When anxiety occurs due to red flags in your partner, such as unavailability, cheating, lying or deception, anxiety might be the very tool you need to exit the relationship. Your partner forcing you to stay or threatening your freedom to breakup with him are anxiety triggers worth listening to.

A gut feeling that something isn’t right may manifest in anxiety symptoms. Even if you cannot pinpoint exactly why you feel the way you do, following your intuition is another reason to end a relationship.

It is best to honor gut feelings and walk away from toxic relationships for your own safety, health and well-being.

3. Understand how anxiety works

Also, understand how to find peace with your anxious thoughts and feelings without letting them win (if you want to stay in the relationship).

Avoidance of your relationship or anxiety isn’t the answer and can further induce anger and fear. In fact, running away from your emotions and allowing anxiety to control your life or relationship actually promotes more anxiety.

Giving up your love and connection in a healthy relationship with a positive partner just lets your anxiety win. Despite fantasizing about leaving to rid yourself of any anxious thoughts and feelings, running away from anxiety will only take you so far.

Generally if anxiety is based on internal fears and insecurities (and is not about a partner treating you badly), staying in the relationship may be exactly what you need to work through anything in the way of love and happiness.

Is your relationship what you want? If so, here’s how to put your anxiety to rest.

1. Communicate openly and honestly with your partner

This will ensure that he understands how you are feeling and that you are on the same page about your relationship. Be upfront about feeling anxious.

Own anxiety coming from insecurities or fears, and be willing to be honest about anything he is doing (or not doing) to spark further anxiety. Help him understand how to support you and what you need from him as a partner.

2. Show up for yourself

Make sure that you are taking care of yourself on a daily basis.

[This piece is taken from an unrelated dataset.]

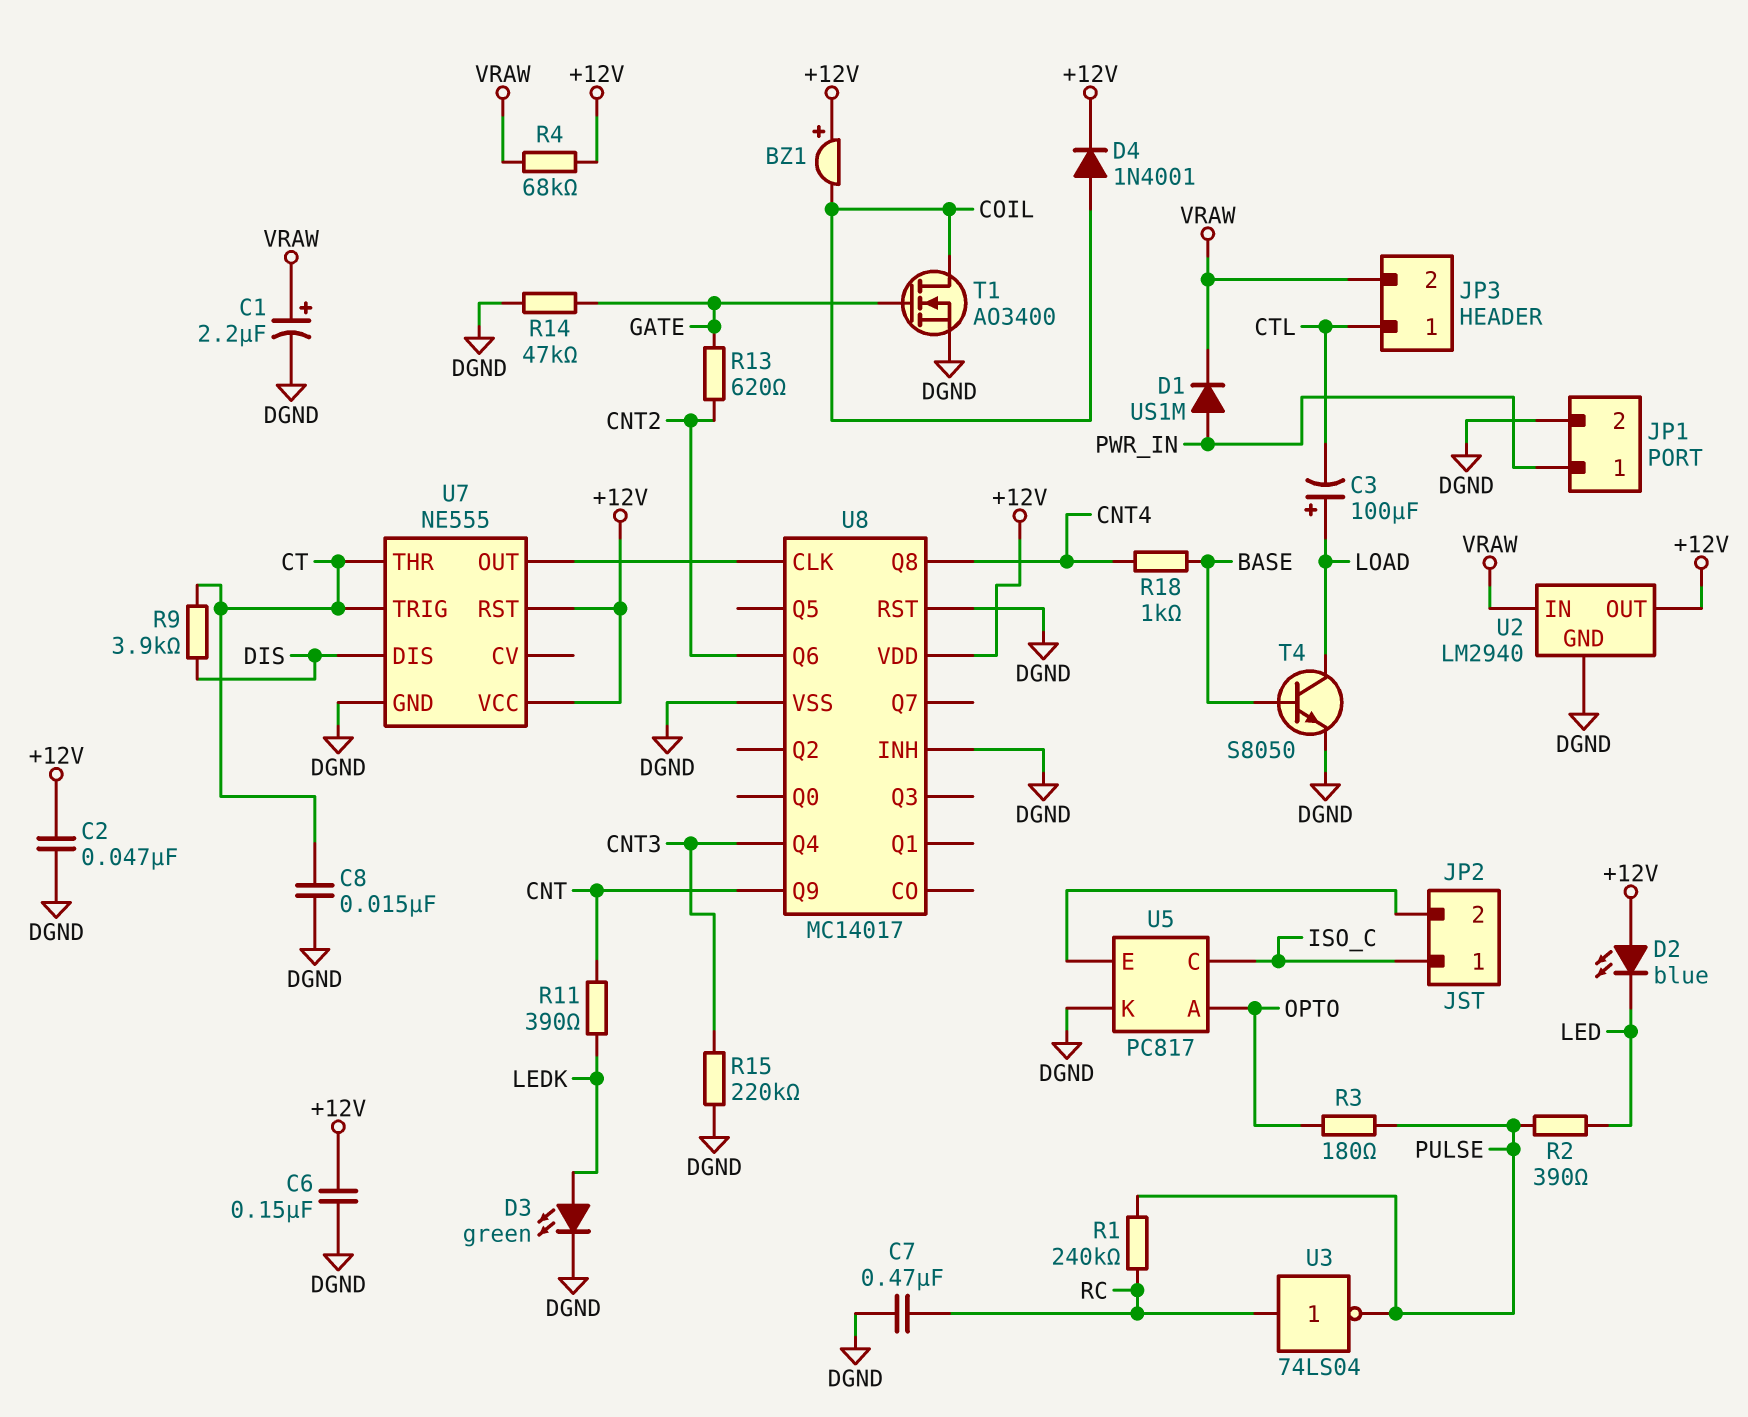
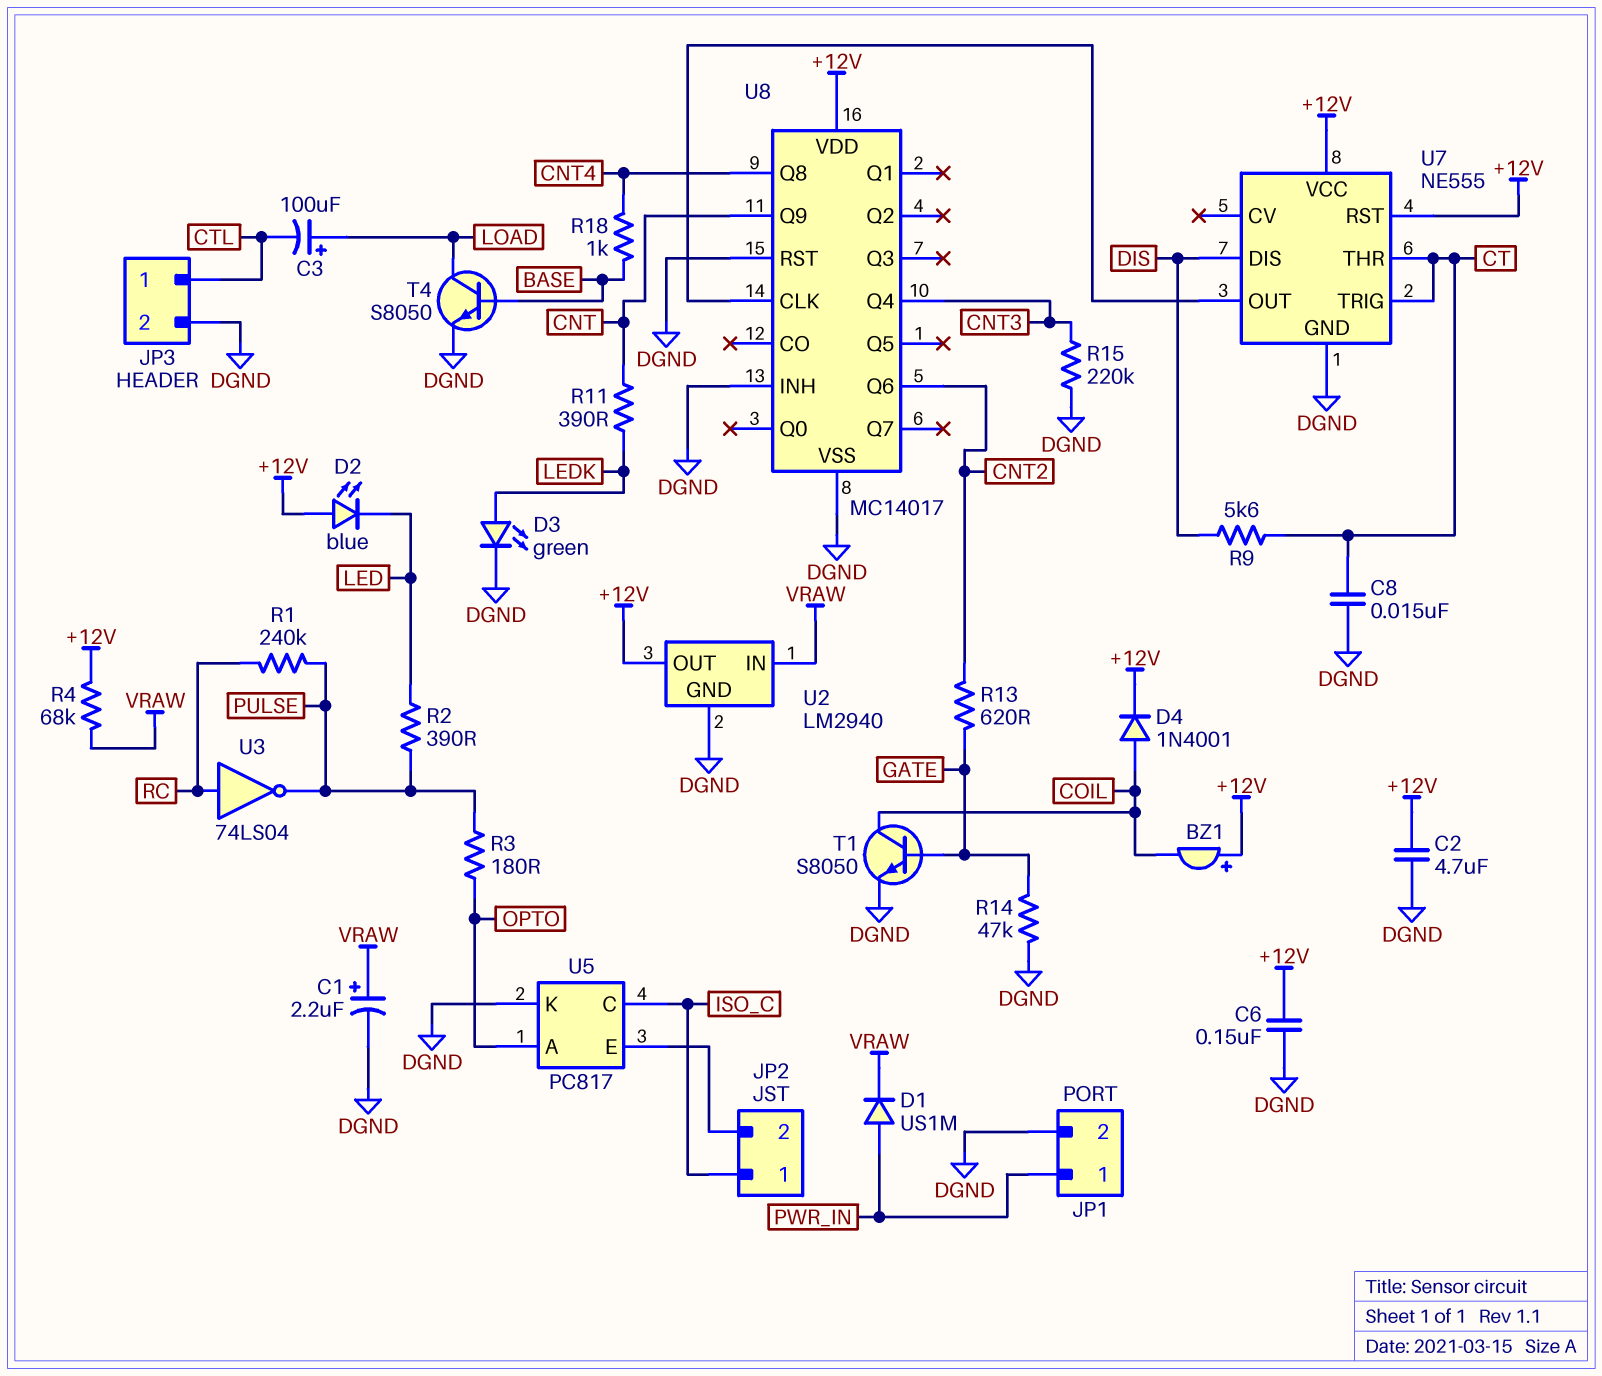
C2: 47nF (+12V, DGND) -> 4.7uF (+12V, DGND)
C7: 470nF (DGND, RC) -> none
JP3 pin 2: VRAW -> DGND
R9: 3.9k (CT, DIS) -> 5.6k (CT, DIS)
T1: NMOS AO3400 (G GATE, D COIL, S DGND) -> NPN S8050 (B GATE, C COIL, E DGND)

This is not about changing your partner or putting your anxiety on him to solve, rather it is you taking charge as an active participant in your relationship.

Give yourself the nurturing, kind, loving attention that you need.

3. Use anxiety-reduction strategies

These strategies will help you to confront your anxiety thoughts and feelings head on even when you are tempted to avoid them at all costs. Find ways to work through your suffering and comfort yourself when anxiety is present.

Utilize exercise, deep breathing, mindfulness and relaxation methods. Use a compassionate, non-judgmental voice to talk yourself through anxious moments and experiences.

4. Have realistic expectations

Decrease anxiety from rigid or unrealistic expectations, such as having to have and be the perfect partner, believing you have to say yes to all requests or having to be in a fairy tale relationship.

All relationships are imperfect, and it is impossible to feel happy with your partner in each and every moment.

Some level of disagreeing or fighting is a natural component to close bonds with others. Distorted relationship views only cause relationship burnout, anxiety and dissatisfaction.

5. Stay present in your relationship

And find the silver lining in transitions that promote anxiety. Anxiety is future-oriented thinking, so bring yourself back to what is happening now.

While planning a wedding or having a baby both entail prep work and future planning, do not forget about being in the moment. Being mindful, present and grateful for each moment is the best recipe for healing anxiety and enjoying the relationship you have.